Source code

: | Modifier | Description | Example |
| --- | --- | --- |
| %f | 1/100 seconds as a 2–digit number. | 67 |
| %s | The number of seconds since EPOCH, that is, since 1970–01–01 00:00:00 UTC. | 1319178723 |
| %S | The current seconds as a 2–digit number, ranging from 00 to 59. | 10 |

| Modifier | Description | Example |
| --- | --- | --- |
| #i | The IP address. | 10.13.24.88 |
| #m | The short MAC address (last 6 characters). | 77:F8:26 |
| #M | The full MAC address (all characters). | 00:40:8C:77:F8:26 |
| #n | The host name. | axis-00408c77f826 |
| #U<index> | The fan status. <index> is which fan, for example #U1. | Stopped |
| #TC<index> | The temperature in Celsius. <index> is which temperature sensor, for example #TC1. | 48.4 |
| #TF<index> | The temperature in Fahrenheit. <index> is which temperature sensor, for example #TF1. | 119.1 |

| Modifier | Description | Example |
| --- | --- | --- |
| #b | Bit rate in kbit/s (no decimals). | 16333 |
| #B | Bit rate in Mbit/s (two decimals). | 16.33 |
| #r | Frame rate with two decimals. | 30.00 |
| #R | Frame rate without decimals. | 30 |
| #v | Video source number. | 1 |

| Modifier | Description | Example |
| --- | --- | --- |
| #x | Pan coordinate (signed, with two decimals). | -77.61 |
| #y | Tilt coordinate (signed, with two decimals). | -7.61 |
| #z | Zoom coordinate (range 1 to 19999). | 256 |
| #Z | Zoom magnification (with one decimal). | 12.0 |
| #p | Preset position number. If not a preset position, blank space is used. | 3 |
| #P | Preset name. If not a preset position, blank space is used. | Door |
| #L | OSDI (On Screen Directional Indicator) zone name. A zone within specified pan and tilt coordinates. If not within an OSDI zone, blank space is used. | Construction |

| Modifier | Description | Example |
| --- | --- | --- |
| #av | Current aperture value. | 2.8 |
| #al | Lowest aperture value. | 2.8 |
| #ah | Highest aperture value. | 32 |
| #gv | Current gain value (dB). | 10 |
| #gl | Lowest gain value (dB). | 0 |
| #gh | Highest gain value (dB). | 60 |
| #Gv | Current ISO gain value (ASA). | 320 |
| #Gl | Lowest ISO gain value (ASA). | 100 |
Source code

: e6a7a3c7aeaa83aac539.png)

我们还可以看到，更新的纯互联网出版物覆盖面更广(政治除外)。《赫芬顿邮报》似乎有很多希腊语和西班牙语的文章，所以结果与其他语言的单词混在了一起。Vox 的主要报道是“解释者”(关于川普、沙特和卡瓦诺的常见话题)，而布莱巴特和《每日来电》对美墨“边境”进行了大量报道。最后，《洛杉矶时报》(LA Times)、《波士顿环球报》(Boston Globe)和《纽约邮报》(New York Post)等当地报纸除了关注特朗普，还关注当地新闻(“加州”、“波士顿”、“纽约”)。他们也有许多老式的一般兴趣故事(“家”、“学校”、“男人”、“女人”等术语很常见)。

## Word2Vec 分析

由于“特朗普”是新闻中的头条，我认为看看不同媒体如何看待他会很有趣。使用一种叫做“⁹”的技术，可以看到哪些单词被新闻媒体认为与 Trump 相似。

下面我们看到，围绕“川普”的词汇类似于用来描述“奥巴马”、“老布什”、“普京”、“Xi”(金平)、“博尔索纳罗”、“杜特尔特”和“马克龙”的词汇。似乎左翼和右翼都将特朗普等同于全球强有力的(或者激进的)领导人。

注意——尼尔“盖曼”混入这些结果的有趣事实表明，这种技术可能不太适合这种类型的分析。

• **To-do item**
Word search in the records above: please count the lines holding "index" and state the count alone.

• **Response to this exercise**
3